Wednesday, 7 September 2011

The head of photography on… picture manipulation and trust in news imagery Acceptable uses of Photoshop in the Guardian and Grazia


From the Guardian
"A certain amount of scepticism is a healthy thing in journalists and readers alike. Going through the thousands of photographs that the Guardian picture desk receives each day, we try to keep a critical eye on anything that could be the result of digital retouching software like Photoshop. We are kept on our toes by eagle-eyed readers, always alive to the possibility of artifice.
The most common complaint is the "flipping" of a photograph. This often happens accidentally when using images from picture libraries that have been scanned from negatives or transparencies. But there is also an old tradition in newspaper design for a picture, especially of a person, to face into the page or story that it illustrates, and subeditors have a tendency to want to "flip" to achieve this. But it is against our guidelines.
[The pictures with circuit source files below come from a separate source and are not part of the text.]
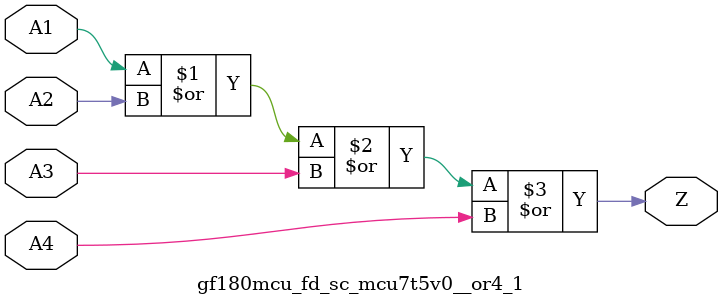
<source format=v>

module gf180mcu_fd_sc_mcu7t5v0__or4_1( A1, A2, A3, A4, Z );
input A1, A2, A3, A4;
output Z;

	or MGM_BG_0( Z, A1, A2, A3, A4 );

endmodule

</source>
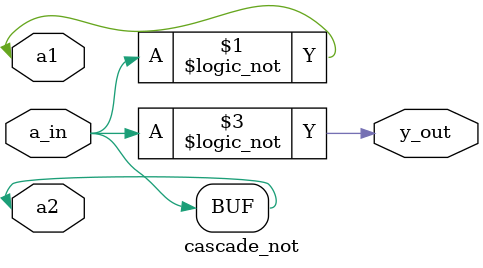
<source format=v>
`timescale 1ns / 1ps


module cascade_not(
    input a_in,
    output y_out,
    inout a1,a2
    );
    
    assign a1 = !a_in;
    assign a2 = !a1;
    assign y_out = !a2;
endmodule

</source>
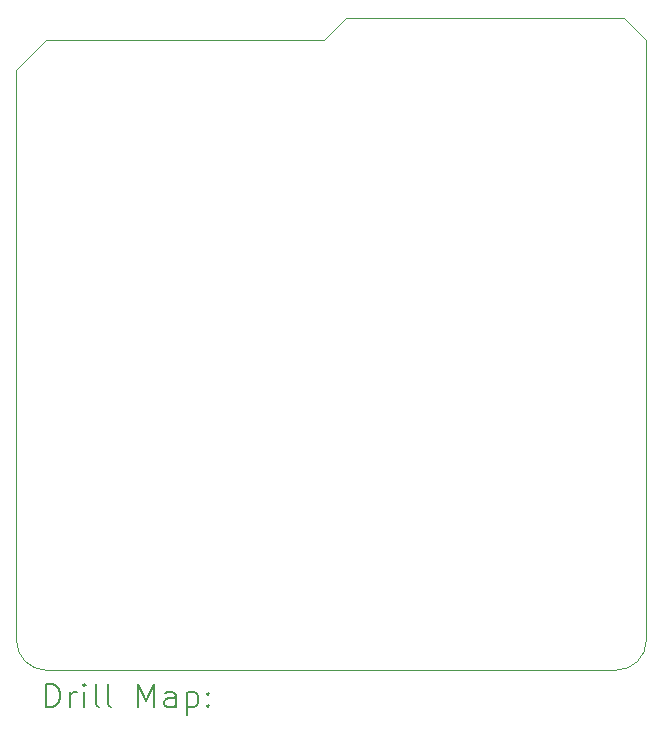
<source format=gbr>
%TF.GenerationSoftware,KiCad,Pcbnew,6.0.11-3.fc36*%
%TF.CreationDate,2023-05-11T19:02:29+09:00*%
%TF.ProjectId,Tetiduino,54657469-6475-4696-9e6f-2e6b69636164,rev?*%
%TF.SameCoordinates,Original*%
%TF.FileFunction,Drillmap*%
%TF.FilePolarity,Positive*%
%FSLAX45Y45*%
G04 Gerber Fmt 4.5, Leading zero omitted, Abs format (unit mm)*
G04 Created by KiCad (PCBNEW 6.0.11-3.fc36) date 2023-05-11 19:02:29*
%MOMM*%
%LPD*%
G01*
G04 APERTURE LIST*
%ADD10C,0.100000*%
%ADD11C,0.200000*%
G04 APERTURE END LIST*
D10*
X12192000Y-13779500D02*
X12192000Y-8953500D01*
X12192000Y-13779500D02*
G75*
G03*
X12446000Y-14033500I254000J0D01*
G01*
X17526000Y-13779500D02*
X17526000Y-8699500D01*
X12446000Y-8699500D02*
X14795500Y-8699500D01*
X12192000Y-8953500D02*
X12446000Y-8699500D01*
X17526000Y-8699500D02*
X17335500Y-8509000D01*
X17272000Y-14033500D02*
G75*
G03*
X17526000Y-13779500I0J254000D01*
G01*
X17335500Y-8509000D02*
X14986000Y-8509000D01*
X12446000Y-14033500D02*
X17272000Y-14033500D01*
X14795500Y-8699500D02*
X14986000Y-8509000D01*
D11*
X12444619Y-14348976D02*
X12444619Y-14148976D01*
X12492238Y-14148976D01*
X12520809Y-14158500D01*
X12539857Y-14177548D01*
X12549381Y-14196595D01*
X12558905Y-14234690D01*
X12558905Y-14263262D01*
X12549381Y-14301357D01*
X12539857Y-14320405D01*
X12520809Y-14339452D01*
X12492238Y-14348976D01*
X12444619Y-14348976D01*
X12644619Y-14348976D02*
X12644619Y-14215643D01*
X12644619Y-14253738D02*
X12654143Y-14234690D01*
X12663667Y-14225167D01*
X12682714Y-14215643D01*
X12701762Y-14215643D01*
X12768428Y-14348976D02*
X12768428Y-14215643D01*
X12768428Y-14148976D02*
X12758905Y-14158500D01*
X12768428Y-14168024D01*
X12777952Y-14158500D01*
X12768428Y-14148976D01*
X12768428Y-14168024D01*
X12892238Y-14348976D02*
X12873190Y-14339452D01*
X12863667Y-14320405D01*
X12863667Y-14148976D01*
X12997000Y-14348976D02*
X12977952Y-14339452D01*
X12968428Y-14320405D01*
X12968428Y-14148976D01*
X13225571Y-14348976D02*
X13225571Y-14148976D01*
X13292238Y-14291833D01*
X13358905Y-14148976D01*
X13358905Y-14348976D01*
X13539857Y-14348976D02*
X13539857Y-14244214D01*
X13530333Y-14225167D01*
X13511286Y-14215643D01*
X13473190Y-14215643D01*
X13454143Y-14225167D01*
X13539857Y-14339452D02*
X13520809Y-14348976D01*
X13473190Y-14348976D01*
X13454143Y-14339452D01*
X13444619Y-14320405D01*
X13444619Y-14301357D01*
X13454143Y-14282309D01*
X13473190Y-14272786D01*
X13520809Y-14272786D01*
X13539857Y-14263262D01*
X13635095Y-14215643D02*
X13635095Y-14415643D01*
X13635095Y-14225167D02*
X13654143Y-14215643D01*
X13692238Y-14215643D01*
X13711286Y-14225167D01*
X13720809Y-14234690D01*
X13730333Y-14253738D01*
X13730333Y-14310881D01*
X13720809Y-14329928D01*
X13711286Y-14339452D01*
X13692238Y-14348976D01*
X13654143Y-14348976D01*
X13635095Y-14339452D01*
X13816048Y-14329928D02*
X13825571Y-14339452D01*
X13816048Y-14348976D01*
X13806524Y-14339452D01*
X13816048Y-14329928D01*
X13816048Y-14348976D01*
X13816048Y-14225167D02*
X13825571Y-14234690D01*
X13816048Y-14244214D01*
X13806524Y-14234690D01*
X13816048Y-14225167D01*
X13816048Y-14244214D01*
M02*

</source>
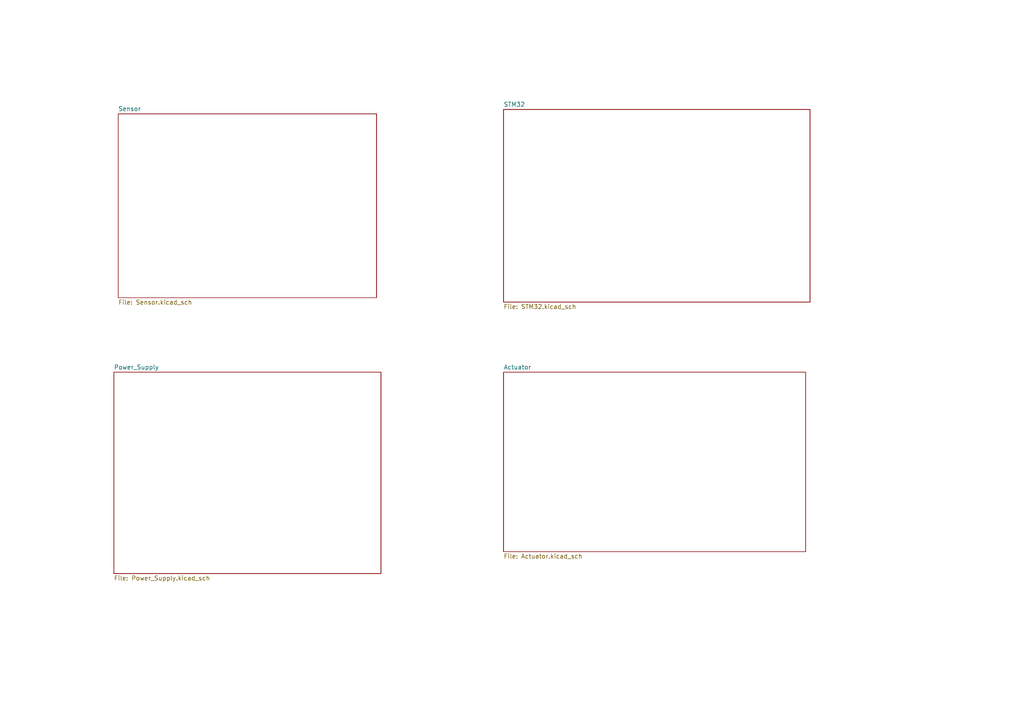
<source format=kicad_sch>
(kicad_sch (version 20211123) (generator eeschema)

  (uuid 96b31f30-3206-4871-946c-6f36a87fadfe)

  (paper "A4")

  (title_block
    (title "ESE_RuizHerbelinAsfary")
    (date "2022-09-30")
    (rev "0")
    (company "ENSEA")
  )

  


  (sheet (at 34.29 33.02) (size 74.93 53.34) (fields_autoplaced)
    (stroke (width 0.1524) (type solid) (color 0 0 0 0))
    (fill (color 0 0 0 0.0000))
    (uuid 2924da36-dbac-4d9a-b64c-88077c1fc53b)
    (property "Sheet name" "Sensor" (id 0) (at 34.29 32.3084 0)
      (effects (font (size 1.27 1.27)) (justify left bottom))
    )
    (property "Sheet file" "Sensor.kicad_sch" (id 1) (at 34.29 86.9446 0)
      (effects (font (size 1.27 1.27)) (justify left top))
    )
  )

  (sheet (at 146.05 107.95) (size 87.63 52.07) (fields_autoplaced)
    (stroke (width 0.1524) (type solid) (color 0 0 0 0))
    (fill (color 0 0 0 0.0000))
    (uuid 40bbd4bc-312d-49bd-88f6-2ab9dae3d019)
    (property "Sheet name" "Actuator" (id 0) (at 146.05 107.2384 0)
      (effects (font (size 1.27 1.27)) (justify left bottom))
    )
    (property "Sheet file" "Actuator.kicad_sch" (id 1) (at 146.05 160.6046 0)
      (effects (font (size 1.27 1.27)) (justify left top))
    )
  )

  (sheet (at 33.02 107.95) (size 77.47 58.42) (fields_autoplaced)
    (stroke (width 0.1524) (type solid) (color 0 0 0 0))
    (fill (color 0 0 0 0.0000))
    (uuid 5d000e30-c5eb-4f4a-84e9-8fa63e8c29a0)
    (property "Sheet name" "Power_Supply" (id 0) (at 33.02 107.2384 0)
      (effects (font (size 1.27 1.27)) (justify left bottom))
    )
    (property "Sheet file" "Power_Supply.kicad_sch" (id 1) (at 33.02 166.9546 0)
      (effects (font (size 1.27 1.27)) (justify left top))
    )
  )

  (sheet (at 146.05 31.75) (size 88.9 55.88) (fields_autoplaced)
    (stroke (width 0.1524) (type solid) (color 0 0 0 0))
    (fill (color 0 0 0 0.0000))
    (uuid 6b2f643a-955a-47ef-920e-70e4f09a6662)
    (property "Sheet name" "STM32" (id 0) (at 146.05 31.0384 0)
      (effects (font (size 1.27 1.27)) (justify left bottom))
    )
    (property "Sheet file" "STM32.kicad_sch" (id 1) (at 146.05 88.2146 0)
      (effects (font (size 1.27 1.27)) (justify left top))
    )
  )

  (sheet_instances
    (path "/" (page "1"))
    (path "/2924da36-dbac-4d9a-b64c-88077c1fc53b" (page "2"))
    (path "/6b2f643a-955a-47ef-920e-70e4f09a6662" (page "3"))
    (path "/5d000e30-c5eb-4f4a-84e9-8fa63e8c29a0" (page "4"))
    (path "/40bbd4bc-312d-49bd-88f6-2ab9dae3d019" (page "5"))
  )

  (symbol_instances
    (path "/6b2f643a-955a-47ef-920e-70e4f09a6662/01c6a77a-9ebb-407b-ab1f-fe7f947f4739"
      (reference "#PWR?") (unit 1) (value "GND") (footprint "")
    )
    (path "/6b2f643a-955a-47ef-920e-70e4f09a6662/16657b7a-9401-4443-8977-fec51a78a7f1"
      (reference "#PWR?") (unit 1) (value "GND") (footprint "")
    )
    (path "/6b2f643a-955a-47ef-920e-70e4f09a6662/1d290cb5-c075-4774-ab15-b4f2cd2f60e9"
      (reference "#PWR?") (unit 1) (value "GND") (footprint "")
    )
    (path "/6b2f643a-955a-47ef-920e-70e4f09a6662/2b0da75b-7f08-4eba-83c1-6b826a4c73c2"
      (reference "#PWR?") (unit 1) (value "+3.3V") (footprint "")
    )
    (path "/6b2f643a-955a-47ef-920e-70e4f09a6662/442dc762-d0d3-40ce-b2e1-628585106b5a"
      (reference "#PWR?") (unit 1) (value "GND") (footprint "")
    )
    (path "/6b2f643a-955a-47ef-920e-70e4f09a6662/9c133b17-cf21-480f-b259-16c95ce95353"
      (reference "#PWR?") (unit 1) (value "GND") (footprint "")
    )
    (path "/6b2f643a-955a-47ef-920e-70e4f09a6662/a8d9beda-dda5-4e6d-8d37-82eed2ae89ce"
      (reference "#PWR?") (unit 1) (value "GND") (footprint "")
    )
    (path "/6b2f643a-955a-47ef-920e-70e4f09a6662/c65755d9-fb6d-4f66-8239-2a4b2d5906bf"
      (reference "#PWR?") (unit 1) (value "+3.3V") (footprint "")
    )
    (path "/6b2f643a-955a-47ef-920e-70e4f09a6662/d357c2f2-1cd1-4b7f-adb1-c948fb3799b6"
      (reference "#PWR?") (unit 1) (value "GND") (footprint "")
    )
    (path "/6b2f643a-955a-47ef-920e-70e4f09a6662/ef33a13c-0863-439f-a360-95fbadd92f0a"
      (reference "#PWR?") (unit 1) (value "+3.3V") (footprint "")
    )
    (path "/6b2f643a-955a-47ef-920e-70e4f09a6662/7011dd14-0f41-49a6-8b78-2fc7acfdc3fb"
      (reference "C?") (unit 1) (value "C_Small") (footprint "Capacitor_SMD:C_0603_1608Metric_Pad1.08x0.95mm_HandSolder")
    )
    (path "/6b2f643a-955a-47ef-920e-70e4f09a6662/c3200628-6cb6-495c-8e04-b7786125e2b7"
      (reference "C?") (unit 1) (value "C_Small") (footprint "Capacitor_SMD:C_0603_1608Metric_Pad1.08x0.95mm_HandSolder")
    )
    (path "/6b2f643a-955a-47ef-920e-70e4f09a6662/ff8d4db9-f681-4b6c-964f-f3ed5fbbed41"
      (reference "C?") (unit 1) (value "1 uF") (footprint "")
    )
    (path "/6b2f643a-955a-47ef-920e-70e4f09a6662/e69fe999-bfca-45e6-ab11-e9981f72a19f"
      (reference "J?") (unit 1) (value "Conn_02x07_Odd_Even") (footprint "Connector_PinHeader_1.27mm:PinHeader_2x07_P1.27mm_Vertical_SMD")
    )
    (path "/6b2f643a-955a-47ef-920e-70e4f09a6662/d129fbb5-5f41-4ae8-b19a-b8eb506b714a"
      (reference "JP?") (unit 1) (value "SolderJumper_2_Open") (footprint "")
    )
    (path "/6b2f643a-955a-47ef-920e-70e4f09a6662/e8107a8c-4c22-4529-a15e-b810d1ad1ec6"
      (reference "JP?") (unit 1) (value "SolderJumper_2_Open") (footprint "")
    )
    (path "/6b2f643a-955a-47ef-920e-70e4f09a6662/171544b6-d5c0-4b3f-a7a6-d28dde489c6f"
      (reference "R?") (unit 1) (value "R_Small") (footprint "Resistor_SMD:R_0603_1608Metric_Pad0.98x0.95mm_HandSolder")
    )
    (path "/6b2f643a-955a-47ef-920e-70e4f09a6662/9611c41f-05db-43da-836f-90641be5b66e"
      (reference "R?") (unit 1) (value "100k") (footprint "Resistor_SMD:R_0603_1608Metric_Pad0.98x0.95mm_HandSolder")
    )
    (path "/6b2f643a-955a-47ef-920e-70e4f09a6662/bef77e61-9975-4e81-9d51-55a1f8969eb6"
      (reference "R?") (unit 1) (value "R_Small") (footprint "Resistor_SMD:R_0603_1608Metric_Pad0.98x0.95mm_HandSolder")
    )
    (path "/6b2f643a-955a-47ef-920e-70e4f09a6662/8f64af91-8855-4e8d-be06-dca17dcb8d9a"
      (reference "U?") (unit 1) (value "STM32G070RBTx") (footprint "")
    )
    (path "/6b2f643a-955a-47ef-920e-70e4f09a6662/77846c9b-60cb-425e-acfc-c8e90b16a023"
      (reference "Y?") (unit 1) (value "16MHz") (footprint "Crystal:Crystal_SMD_EuroQuartz_MT-4Pin_3.2x2.5mm")
    )
  )
)

</source>
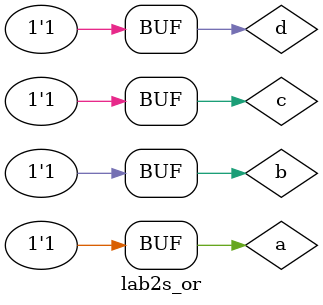
<source format=v>
`timescale 1ns / 1ps


module lab2s_or;

	// Inputs
	reg a;
	reg b;
	reg c;
	reg d;

	// Outputs
	wire e;

	// Instantiate the Unit Under Test (UUT)
	lab2_or uut (
		.a(a), 
		.b(b), 
		.c(c), 
		.d(d), 
		.e(e)
	);

	initial begin
		// Initialize Inputs
		a = 0;
		b = 0;
		c = 0;
		d = 0;

		// Wait 100 ns for global reset to finish
		#20;
      
		a = 1;
		b = 0;
		c = 0;
		d = 0;

		// Wait 100 ns for global reset to finish
		#20;
      a = 0;
		b = 1;
		c = 0;
		d = 0;

		// Wait 100 ns for global reset to finish
		#20;
      a = 1;
		b = 1;
		c = 0;
		d = 0;

		// Wait 100 ns for global reset to finish
		#20;
      a = 0;
		b = 0;
		c = 1;
		d = 0;

		// Wait 100 ns for global reset to finish
		#20;
      		
		a = 1;
		b = 0;
		c = 1;
		d = 0;

		// Wait 100 ns for global reset to finish
		#20;
		a = 0;
		b = 1;
		c = 1;
		d = 0;

		// Wait 100 ns for global reset to finish
		#20;
		a = 1;
		b = 1;
		c = 1;
		d = 0;

		// Wait 100 ns for global reset to finish
		#20;
		a = 0;
		b = 0;
		c = 0;
		d = 1;

		// Wait 100 ns for global reset to finish
		#20;
		a = 1;
		b = 0;
		c = 0;
		d = 1;

		// Wait 100 ns for global reset to finish
		#20;
		a = 0;
		b = 1;
		c = 0;
		d = 1;

		// Wait 100 ns for global reset to finish
		#20;
		a = 1;
		b = 1;
		c = 0;
		d = 1;

		// Wait 100 ns for global reset to finish
		#20;
		a = 0;
		b = 0;
		c = 1;
		d = 1;

		// Wait 100 ns for global reset to finish
		#20;
		a = 1;
		b = 0;
		c = 1;
		d = 1;

		// Wait 100 ns for global reset to finish
		#20;
		a = 0;
		b = 1;
		c = 1;
		d = 1;

		// Wait 100 ns for global reset to finish
		#20;
		a = 1;
		b = 1;
		c = 1;
		d = 1;

		// Wait 100 ns for global reset to finish
		#20;
	end
      
endmodule


</source>
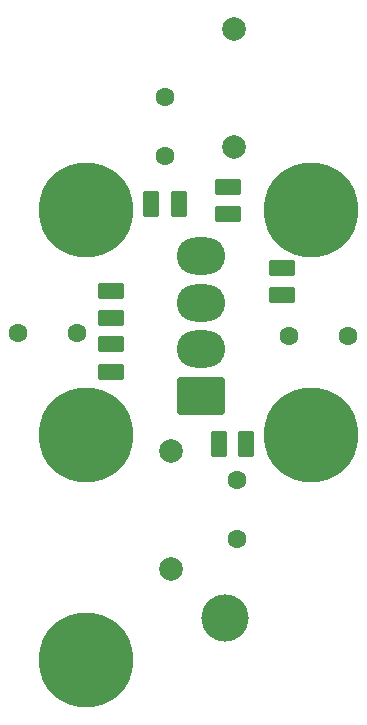
<source format=gbr>
%TF.GenerationSoftware,KiCad,Pcbnew,(6.0.7-1)-1*%
%TF.CreationDate,2022-10-01T11:55:10+02:00*%
%TF.ProjectId,HP6632B_binding_posts,48503636-3332-4425-9f62-696e64696e67,v2.0*%
%TF.SameCoordinates,Original*%
%TF.FileFunction,Soldermask,Top*%
%TF.FilePolarity,Negative*%
%FSLAX46Y46*%
G04 Gerber Fmt 4.6, Leading zero omitted, Abs format (unit mm)*
G04 Created by KiCad (PCBNEW (6.0.7-1)-1) date 2022-10-01 11:55:10*
%MOMM*%
%LPD*%
G01*
G04 APERTURE LIST*
G04 Aperture macros list*
%AMRoundRect*
0 Rectangle with rounded corners*
0 $1 Rounding radius*
0 $2 $3 $4 $5 $6 $7 $8 $9 X,Y pos of 4 corners*
0 Add a 4 corners polygon primitive as box body*
4,1,4,$2,$3,$4,$5,$6,$7,$8,$9,$2,$3,0*
0 Add four circle primitives for the rounded corners*
1,1,$1+$1,$2,$3*
1,1,$1+$1,$4,$5*
1,1,$1+$1,$6,$7*
1,1,$1+$1,$8,$9*
0 Add four rect primitives between the rounded corners*
20,1,$1+$1,$2,$3,$4,$5,0*
20,1,$1+$1,$4,$5,$6,$7,0*
20,1,$1+$1,$6,$7,$8,$9,0*
20,1,$1+$1,$8,$9,$2,$3,0*%
G04 Aperture macros list end*
%ADD10C,8.000000*%
%ADD11C,2.000000*%
%ADD12C,1.600000*%
%ADD13RoundRect,0.250001X0.462499X0.849999X-0.462499X0.849999X-0.462499X-0.849999X0.462499X-0.849999X0*%
%ADD14RoundRect,0.250001X-0.849999X0.462499X-0.849999X-0.462499X0.849999X-0.462499X0.849999X0.462499X0*%
%ADD15RoundRect,0.250001X-0.462499X-0.849999X0.462499X-0.849999X0.462499X0.849999X-0.462499X0.849999X0*%
%ADD16RoundRect,0.250001X0.849999X-0.462499X0.849999X0.462499X-0.849999X0.462499X-0.849999X-0.462499X0*%
%ADD17C,4.000000*%
%ADD18RoundRect,0.250000X1.800000X-1.330000X1.800000X1.330000X-1.800000X1.330000X-1.800000X-1.330000X0*%
%ADD19O,4.100000X3.160000*%
G04 APERTURE END LIST*
D10*
%TO.C,BP2*%
X95050000Y-90450000D03*
%TD*%
D11*
%TO.C,C604*%
X102272000Y-101736000D03*
X102272000Y-91736000D03*
%TD*%
D12*
%TO.C,C605*%
X101764000Y-66764000D03*
X101764000Y-61764000D03*
%TD*%
D13*
%TO.C,L601*%
X102926500Y-70828000D03*
X100601500Y-70828000D03*
%TD*%
D14*
%TO.C,L603*%
X97192000Y-78194000D03*
X97192000Y-80519000D03*
%TD*%
D10*
%TO.C,BP1*%
X95050000Y-71400000D03*
%TD*%
D15*
%TO.C,L606*%
X106297000Y-91148000D03*
X108622000Y-91148000D03*
%TD*%
D12*
%TO.C,C607*%
X112218000Y-82004000D03*
X117218000Y-82004000D03*
%TD*%
%TO.C,C608*%
X107860000Y-99236000D03*
X107860000Y-94236000D03*
%TD*%
D10*
%TO.C,BP5*%
X95050000Y-109500000D03*
%TD*%
D16*
%TO.C,L602*%
X107098000Y-71736500D03*
X107098000Y-69411500D03*
%TD*%
D14*
%TO.C,L604*%
X97192000Y-82727000D03*
X97192000Y-85052000D03*
%TD*%
D16*
%TO.C,L605*%
X111670000Y-78594500D03*
X111670000Y-76269500D03*
%TD*%
D11*
%TO.C,C603*%
X107606000Y-66002000D03*
X107606000Y-56002000D03*
%TD*%
D17*
%TO.C,J1*%
X106844000Y-105880000D03*
%TD*%
D18*
%TO.C,J615*%
X104812000Y-87130000D03*
D19*
X104812000Y-83170000D03*
X104812000Y-79210000D03*
X104812000Y-75250000D03*
%TD*%
D12*
%TO.C,C606*%
X89318000Y-81750000D03*
X94318000Y-81750000D03*
%TD*%
D10*
%TO.C,BP3*%
X114100000Y-71400000D03*
%TD*%
%TO.C,BP4*%
X114100000Y-90450000D03*
%TD*%
M02*

</source>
Our rule about the use of Photoshop and other picture-manipulating software is that cropping and toning – basically anything that might have been done in a darkroom – is OK, but the moving of pixels or "cutting and pasting" is forbidden. We have to trust our photographers and the agencies we deal with not to indulge in anything that might go against our guidelines, but usually it's difficult to spot. I suspect the odd door handle, light switch and extraneous elbow may have been retouched by perfectionist photographers, and most of the time this probably doesn't matter because the pictures are being used in a non-news context – a portrait in the arts pages, for example."
How about changing the Club competition rules to say that " use of Photoshop and other picture-manipulating software is that cropping and toning – basically anything that might have been done in a darkroom – is OK, but the moving of pixels or "cutting and pasting" is forbidden."